Scene geometry reasoning data
┌──

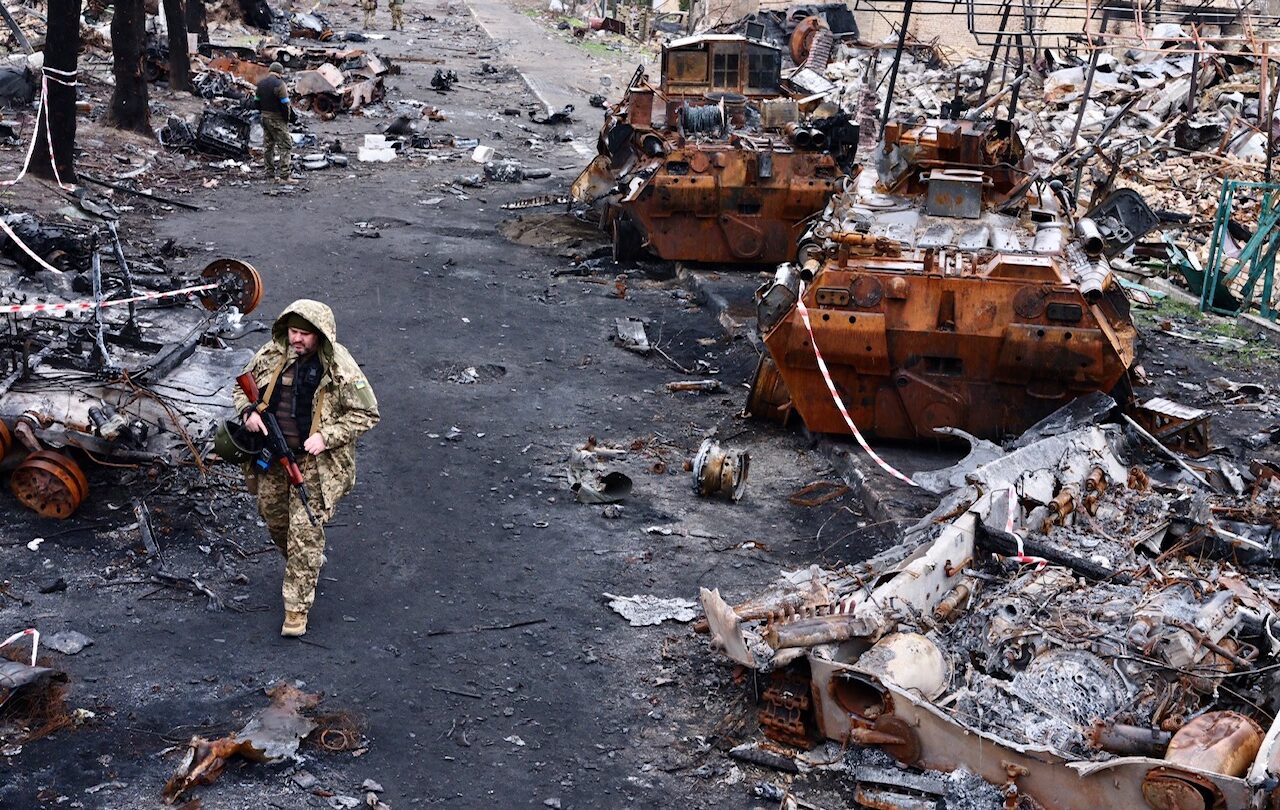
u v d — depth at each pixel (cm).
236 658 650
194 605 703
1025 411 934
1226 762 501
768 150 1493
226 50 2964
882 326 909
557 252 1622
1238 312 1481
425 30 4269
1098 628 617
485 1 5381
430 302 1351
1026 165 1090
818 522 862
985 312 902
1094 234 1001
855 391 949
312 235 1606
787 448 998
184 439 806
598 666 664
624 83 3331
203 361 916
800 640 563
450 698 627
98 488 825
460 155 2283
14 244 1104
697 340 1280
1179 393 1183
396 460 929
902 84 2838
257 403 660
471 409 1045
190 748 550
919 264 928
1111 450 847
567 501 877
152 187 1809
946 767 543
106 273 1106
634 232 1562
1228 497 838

└──
┌──

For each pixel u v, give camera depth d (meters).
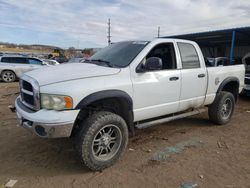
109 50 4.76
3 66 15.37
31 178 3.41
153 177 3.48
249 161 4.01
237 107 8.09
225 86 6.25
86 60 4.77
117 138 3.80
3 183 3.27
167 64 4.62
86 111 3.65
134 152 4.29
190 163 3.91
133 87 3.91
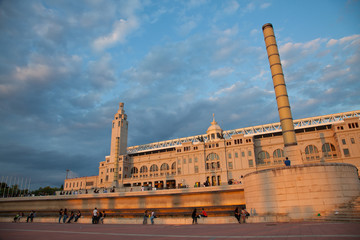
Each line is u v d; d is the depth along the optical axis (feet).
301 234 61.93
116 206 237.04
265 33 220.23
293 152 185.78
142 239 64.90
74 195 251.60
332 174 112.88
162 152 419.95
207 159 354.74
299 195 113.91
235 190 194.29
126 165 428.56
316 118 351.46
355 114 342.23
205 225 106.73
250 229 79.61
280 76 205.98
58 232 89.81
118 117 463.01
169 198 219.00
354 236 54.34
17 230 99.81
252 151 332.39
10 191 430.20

└──

(Task details): Search the records for lines holding the word "depth", then copy each line you find.

(Solution below):
u v d — depth at each pixel (cm).
For each pixel u v, give camera depth d (meters).
Each line is u v d; d is the depth along the optical axis (feet).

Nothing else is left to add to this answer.